Listings of layout items with their boxes:
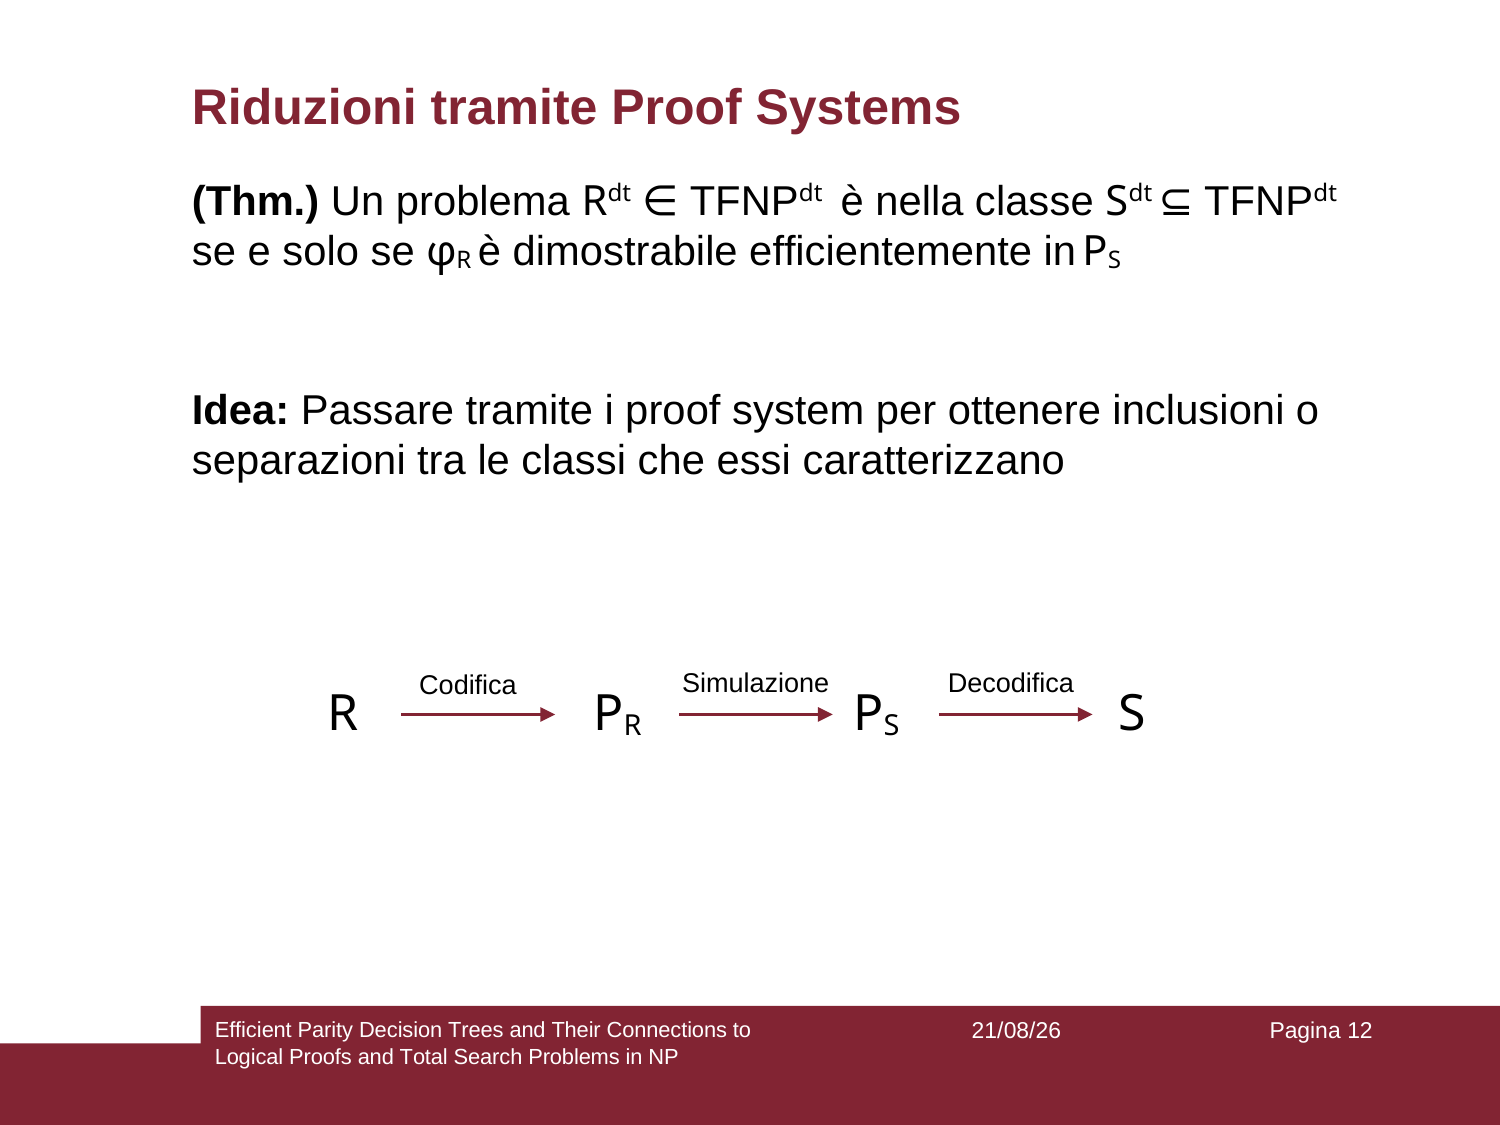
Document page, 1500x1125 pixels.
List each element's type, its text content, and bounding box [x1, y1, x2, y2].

text_box R [312, 673, 402, 749]
text_box PS [838, 673, 928, 749]
text_box Pagina <number> [1173, 1008, 1388, 1084]
text_box Codifica [404, 659, 552, 719]
text_box (Thm.) Un problema Rdt ∈ TFNPdt è nella classe Sdt ⊆ TFNPdt se e solo se φR è dimostrabile efficientemente in PS Idea: Passare tramite i proof system per ottenere inclusioni o separazioni tra le classi che essi caratterizzano [177, 165, 1392, 491]
text_box Decodifica [933, 658, 1117, 739]
text_box Simulazione [667, 658, 857, 739]
text_box 24/10/24 [860, 1008, 1173, 1084]
text_box Efficient Parity Decision Trees and Their Connections to Logical Proofs and Total Search Problems in NP [200, 1008, 768, 1084]
text_box Riduzioni tramite Proof Systems [177, 66, 1394, 151]
text_box PR [578, 673, 668, 749]
text_box S [1104, 673, 1193, 749]
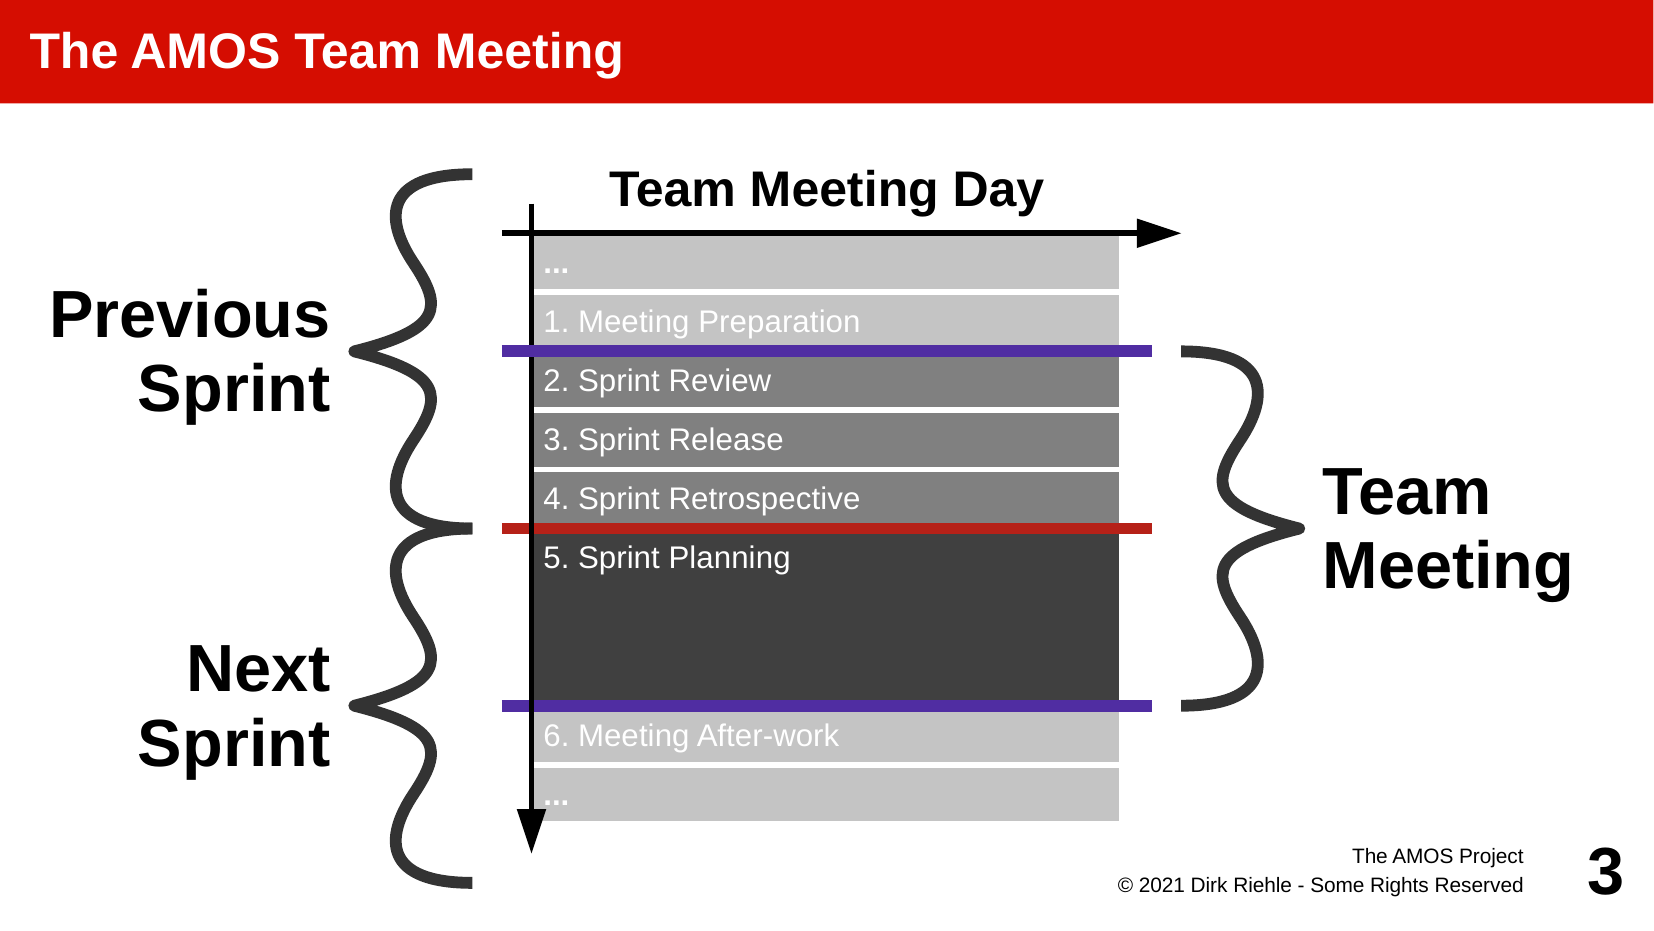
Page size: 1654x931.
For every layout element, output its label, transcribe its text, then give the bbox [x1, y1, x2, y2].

• TASK BRIEF:
Replace "bounding box" with "enclosing box" throughout the material, keeping every other line the same. Omit the pictures from your answer.

• EXERCISE OUTPUT:
Document page, 1500x1125 pixels.
List each element's type, its text content, and enclosing box [x1, y1, x2, y2].

text_box R [312, 673, 402, 749]
text_box PS [838, 673, 928, 749]
text_box Pagina <number> [1173, 1008, 1388, 1084]
text_box Codifica [404, 659, 552, 719]
text_box (Thm.) Un problema Rdt ∈ TFNPdt è nella classe Sdt ⊆ TFNPdt se e solo se φR è dimostrabile efficientemente in PS Idea: Passare tramite i proof system per ottenere inclusioni o separazioni tra le classi che essi caratterizzano [177, 165, 1392, 491]
text_box Decodifica [933, 658, 1117, 739]
text_box Simulazione [667, 658, 857, 739]
text_box 24/10/24 [860, 1008, 1173, 1084]
text_box Efficient Parity Decision Trees and Their Connections to Logical Proofs and Total Search Problems in NP [200, 1008, 768, 1084]
text_box Riduzioni tramite Proof Systems [177, 66, 1394, 151]
text_box PR [578, 673, 668, 749]
text_box S [1104, 673, 1193, 749]
Page size: 1654x931.
For every layout element, output its label, transcribe its text, then give the bbox [x1, y1, x2, y2].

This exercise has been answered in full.